If you host email on the same server, mailbox data must be backed up separately. Email stores can be large, so plan storage and retention accordingly.

Backup Frequency: Matching RPO to Schedule

Your backup schedule should directly reflect your RPO targets:

  • Database: Daily full dumps at minimum. For applications with frequent writes, add hourly incremental backups or enable continuous archiving.
  • Application files: Daily incrementals are usually sufficient unless you deploy multiple times per day, in which case tie backups to your deployment pipeline.
  • Configuration: Back up after every change. If you use configuration management tools or infrastructure as code, this is handled by version control.

Testing Your Backups: The Step Most People Skip

A backup you have never restored is a hope, not a plan. Schedule regular restore drills — at minimum quarterly — where you take a recent backup and restore it to a test environment. Verify that the site loads, the database is intact, user data is present, and everything functions correctly.

Time the entire process from start to finish. This is your actual RTO. If it takes four hours but your business requires a one-hour RTO, you need a faster recovery method — pre-staged servers, automated restore scripts, or a hot standby configuration.

Document each drill: what worked, what failed, how long each step took, and what you would do differently. These records are invaluable when a real disaster strikes and you are operating under stress.

Backup Security

Backups contain everything an attacker wants: database credentials, user data, payment records, API keys. Treat backup storage with the same security rigor as production.

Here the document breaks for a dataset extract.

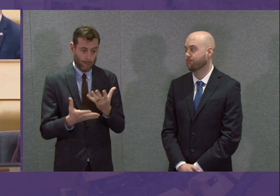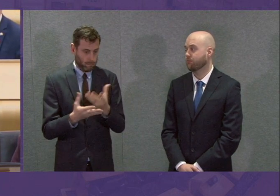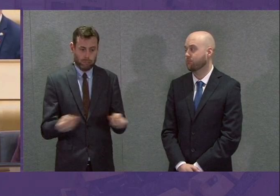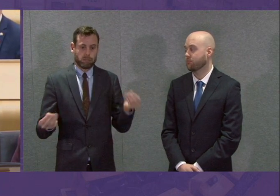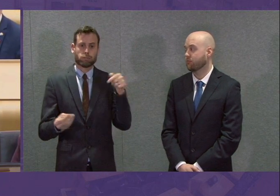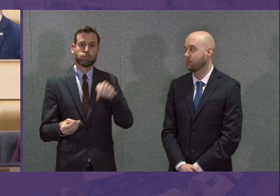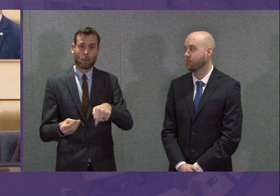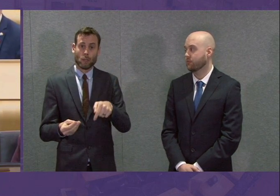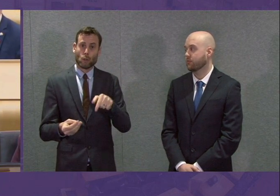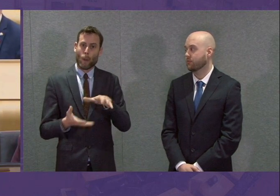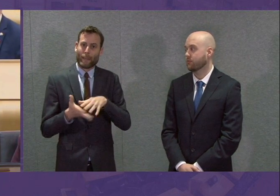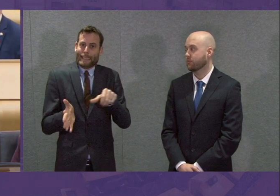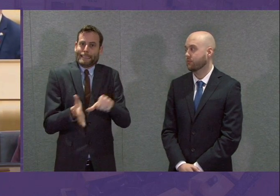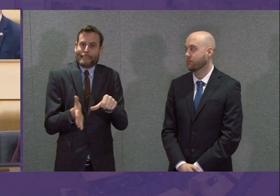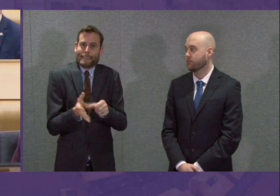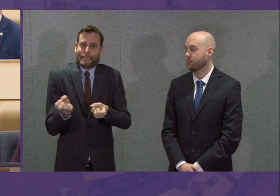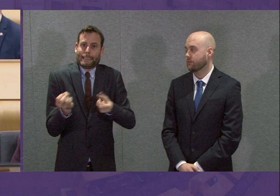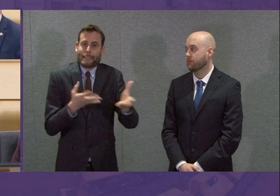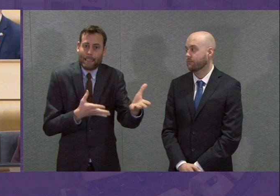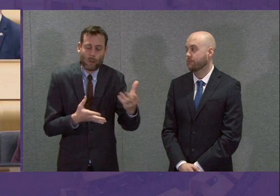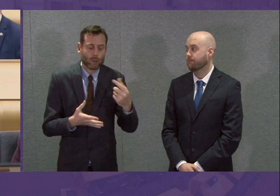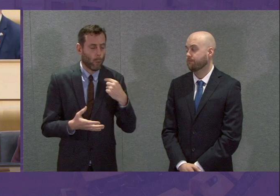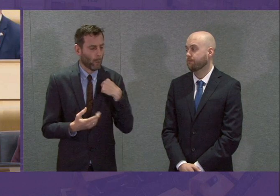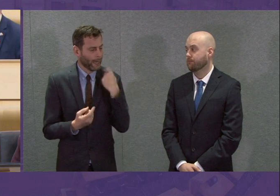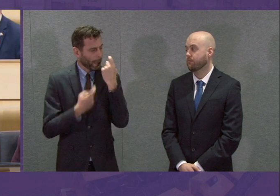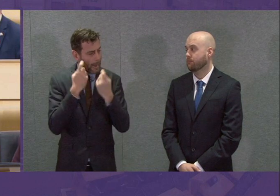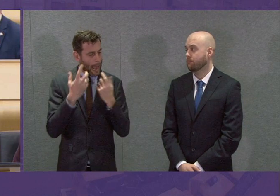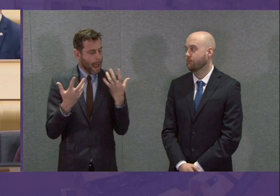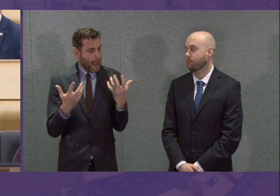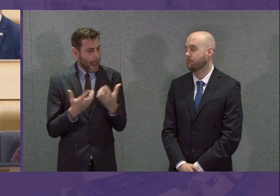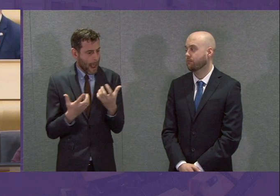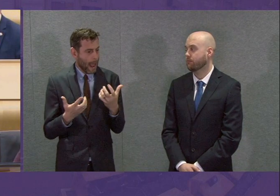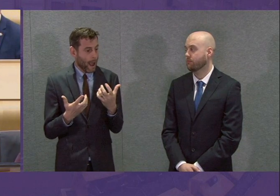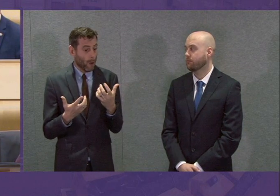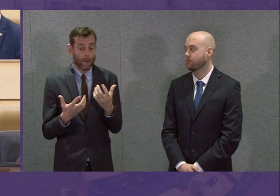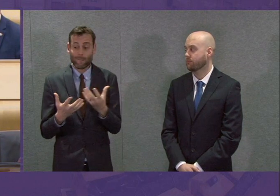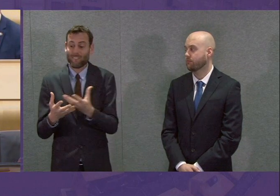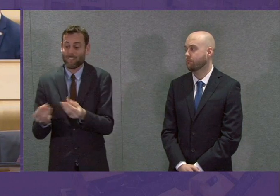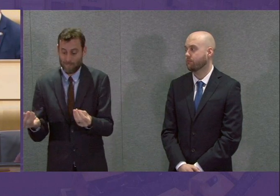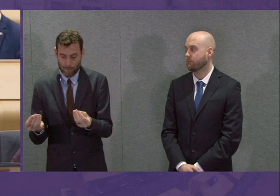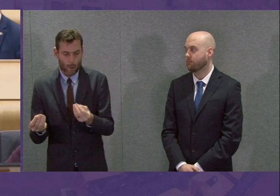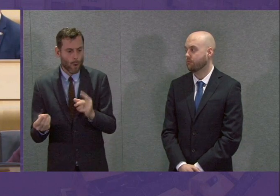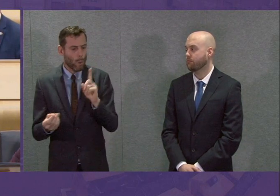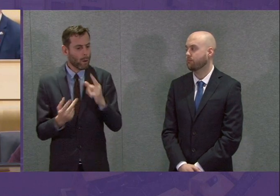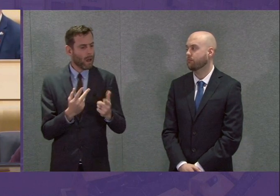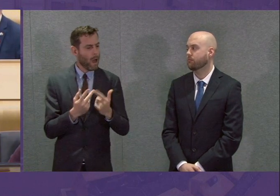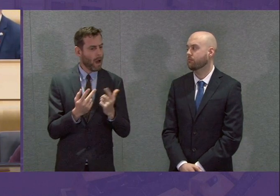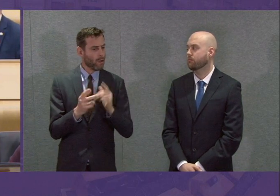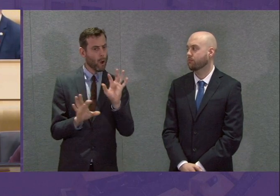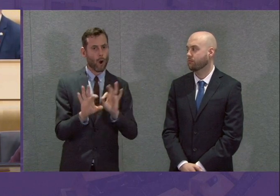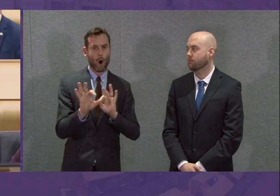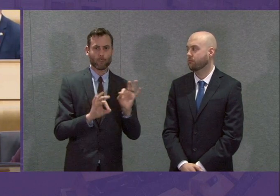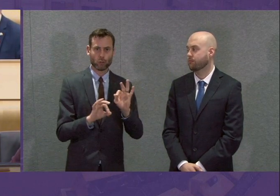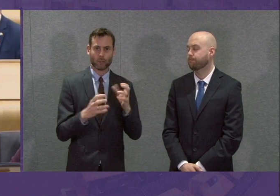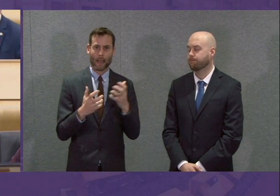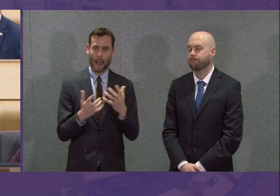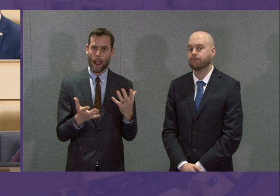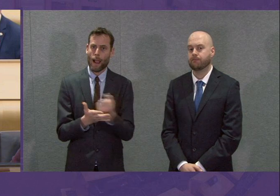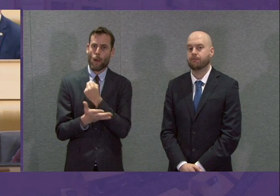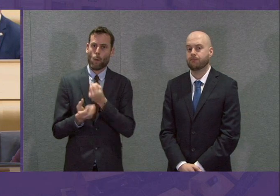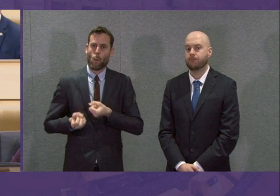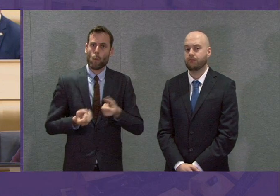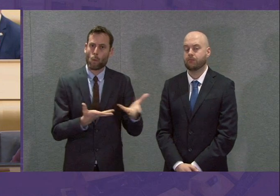which is why one of the other things we are seeking to do is look at how we get alternative supplies of these. In terms of the issue with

  • Encrypt backups at rest: Use GPG, AES-256, or your storage provider's encryption features. If a backup file is stolen or leaked, encryption ensures the data is useless without the key.
  • Restrict access: Only the accounts and processes that create and restore backups should have access to backup storage. Use separate credentials, not your production database password.
  • Protect against ransomware: Ensure that at least one backup copy cannot be modified or deleted by the production server. Immutable storage (write-once, read-many) or offline backups provide this protection.

Retention Policies

You do not need to keep every backup forever. Define a retention policy that balances recovery needs with storage costs:

  • Daily backups: Retain for 7 to 14 days
  • Weekly backups: Retain for 4 to 8 weeks
  • Monthly backups: Retain for 6 to 12 months

This layered approach lets you recover from recent incidents quickly while still having older restore points for scenarios like silent data corruption that goes undetected for weeks.

Automation Is Not Optional

Manual backups are forgotten backups. Automate everything: the backup creation, the transfer to offsite storage, the retention cleanup, and the integrity verification. Use cron jobs, systemd timers, or your backup tool's built-in scheduling. Then set up monitoring that alerts you if a backup fails, is late, or is suspiciously small.

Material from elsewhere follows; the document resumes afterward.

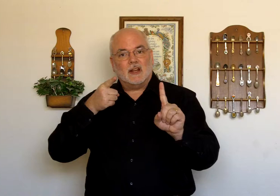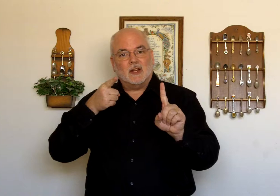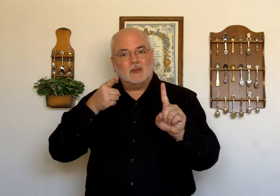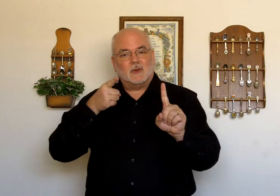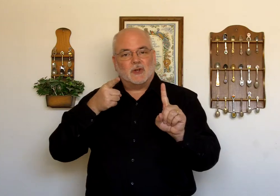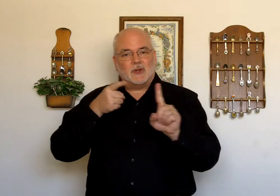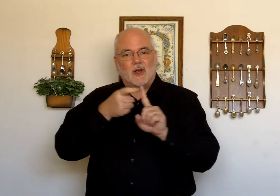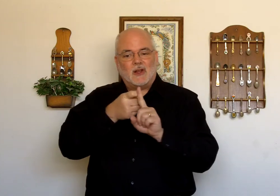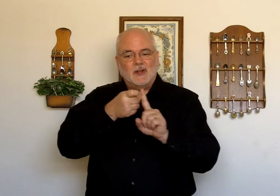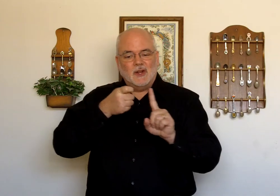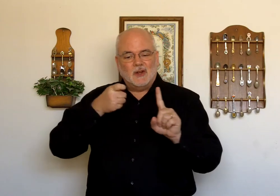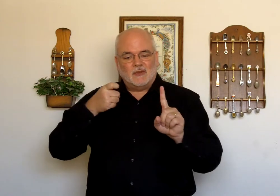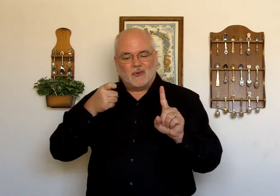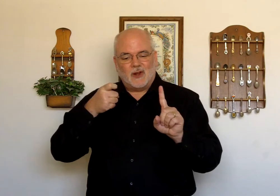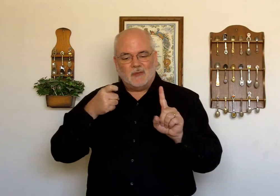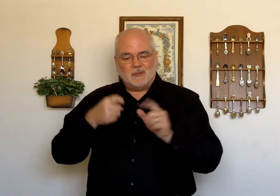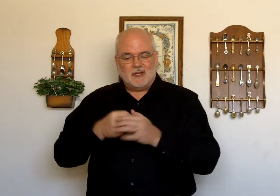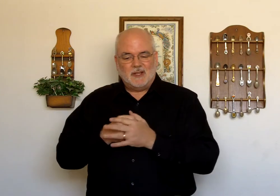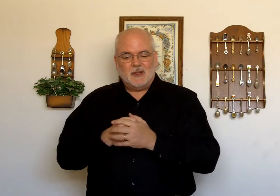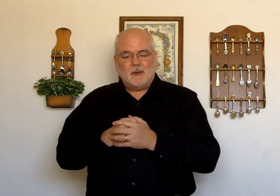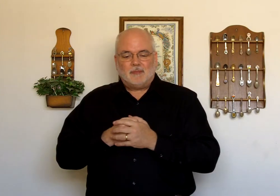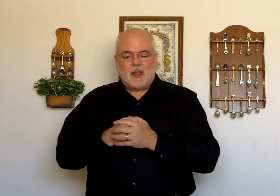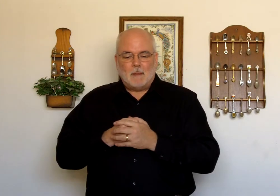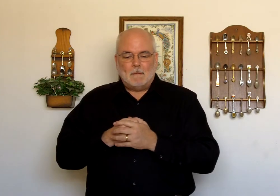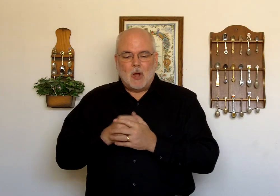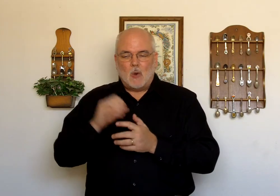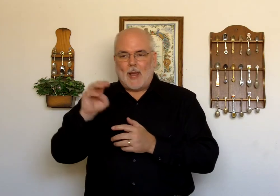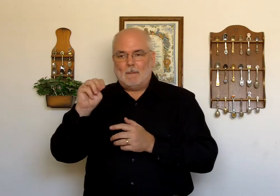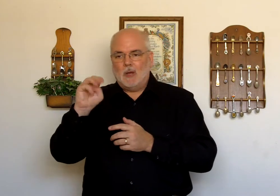And when they can go for it to talk. From. Moab.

A backup that ran successfully yesterday and failed silently today is worse than useless — it gives you false confidence. Monitor actively and treat backup failures as incidents that require immediate attention.

The Bottom Line

Backups are the last line of defense against data loss, and the 3-2-1 strategy gives you a resilient, battle-tested framework to build on. Define your RPO and RTO based on real business impact. Automate your backups, encrypt them, store them offsite, and test them regularly. The time to discover that your restore process is broken is during a drill, not during a disaster.